In October of 2017, in Com. v. Smith, the Massachusetts Appeals Court affirmed the conviction of a defendant for possession of a Class B substance (crack cocaine) with intent to distribute, rejecting the defendant’s argument that a police officer was improperly allowed at trial to offer “profiling” testimony on the characteristics of a drug dealer and a drug user that impinged on the jury’s role as sole fact-finder. The evidence at trial tended to show the following, namely:

In April of 2014, Brockton Police narcotics officers were observing an area in their city. At one point, one of the detectives observed a vehicle driving slowly, with the driver talking on a cellphone and leaning her head out of the window and looking around. After a while, the driver pulled into the parking lot of a business that was closed at the time. Although there were four people in the vehicle, nobody got out of the car.

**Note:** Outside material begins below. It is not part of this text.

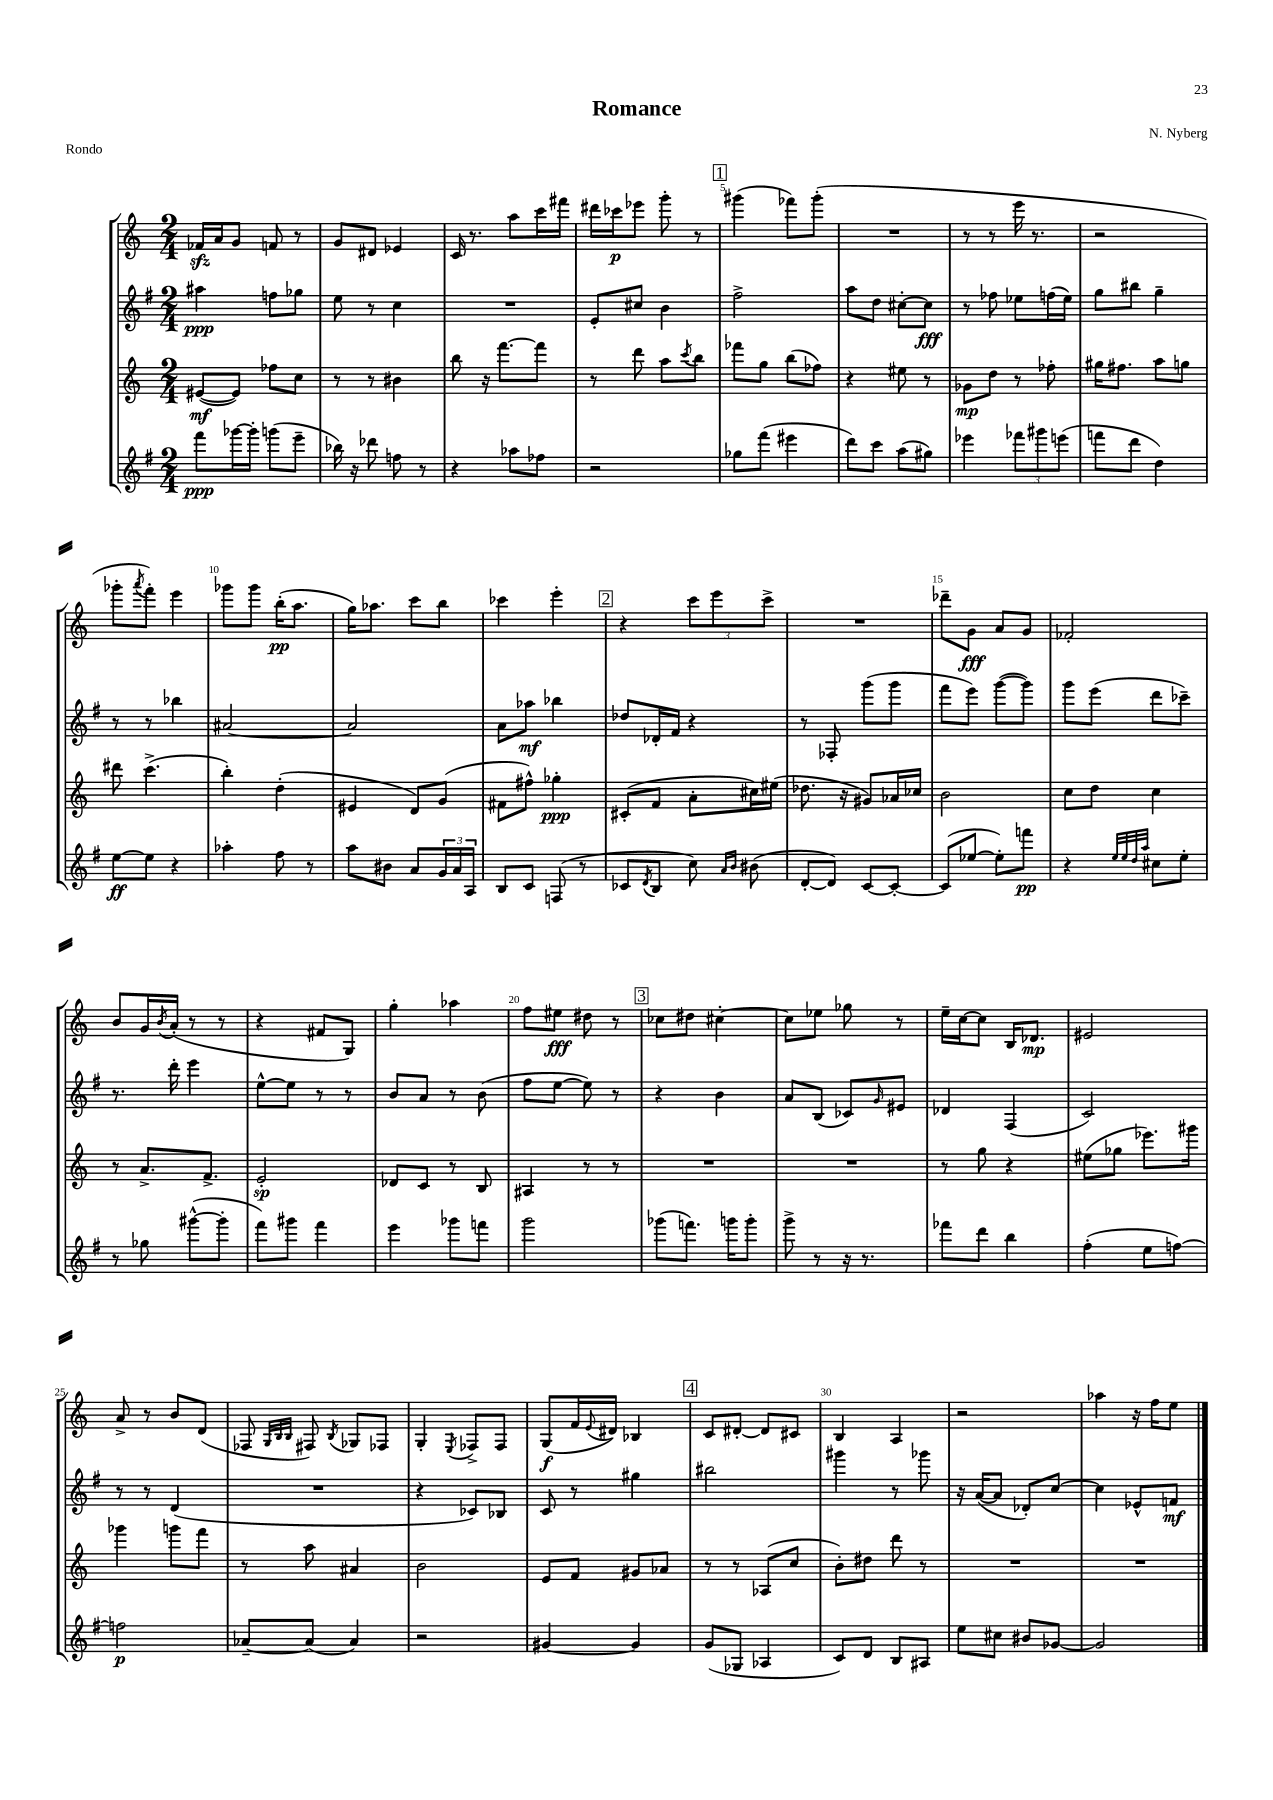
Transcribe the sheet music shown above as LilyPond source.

After a few minutes, the officers spotted the defendant, who walked up to the vehicle and got into the front passenger seat. After a brief period of time, the vehicle drove a short distance and the defendant got out at an intersection and walked away. The officers pulled up next to the defendant in their unmarked cruiser and said “hey” to the defendant, simultaneously displaying their badges. The defendant then ran off.

Officers eventually caught up with the defendant, and a twenty-dollar bill was found in his pocket. In the area where the defendant had run, one officer found “a clear plastic bag containing two rocklike substances that were individually wrapped inside the corner of a bag and it was tied in a knot at the top.” Another officer found “a second plastic bag and inside that plastic bag [were] thirteen more individually wrapped offwhite colored rocklike substances.” The substance in the bags was later determined to be cocaine.

At the jury trial, an officer testified as an expert witness regarding illegal drug distribution and use. He explained that the most common packaging of crack cocaine for street sales is for the “rock [to] be placed in the corner of a baggy, twisted, tied off and that’s how it’s individually wrapped”; the individual packets are then generally “held in one big sandwich bag.” He further stated that the most typical cash denomination in purchasing crack cocaine is a twenty-dollar bill. The officer also testified that there are basically three ways that drugs were sold in Brockton in 2014:

1. users purchase directly from the dealer’s home;
2. the dealer “flags over cars randomly on the corner” and then makes a quick sale; or
3. through a delivery service.

The officer testified that if an arrested person has cash in his possession in addition to individually packaged drugs and a cellular telephone, that is an indication to police that the arrestee may be a dealer. He went on: “[i]n my training and experience dealing with addicts, usually you don’t have much money on you. You’re spending it on the drugs. Where a dealer will have extra money on them because they’re selling the drugs.” He also testified that not having smoking paraphernalia one one’s person tends to indicate that the person is seller and not a user.

When defense counsel cross examined the police officer, the officer stated that, in his experience, a person purchasing a larger quantity of crack cocaine would not buy fifteen individual bags, but instead would buy in bulk, but that an addict may purchase one or two bags from a dealer without large quantities in order to feed their immediate needs. He also disagreed that it would be common for a dealer on the street selling drugs to have on his or her person a digital scale or empty plastic baggies.

After the jury returned a guilty verdict for possession of a Class A drug with intent to distribute, the defendant appealed. The Appeals Court upheld the verdict, finding that the introduction of the expert testimony was not improper for several reasons.

First, a trial judge has wide latitude when it comes to whether or not to admit expert testimony. Second, the role of an expert witness is to help jurors interpret evidence that lies outside of common experience, and third, the issue of whether drugs were possessed with the intent to distribute is not a matter within the common experience of jurors.

The Appeals Court differentiated another recent case, where it was held improper for a police officer to testify about physical characteristics of drug users. In that case, the expert police witness testified that “the majority of them you will notice them to be somewhat unkempt, very thin, physical appearances seem to be deteriorating, sometimes they’ll have rotted teeth or worn down teeth from constantly grinding their teeth based on the addiction that results from the crack use.”

The Smith case was different, said the Appeals Court, because the “profiling” evidence at issue described how drug dealers and addicts typically acted, rather than what they looked like.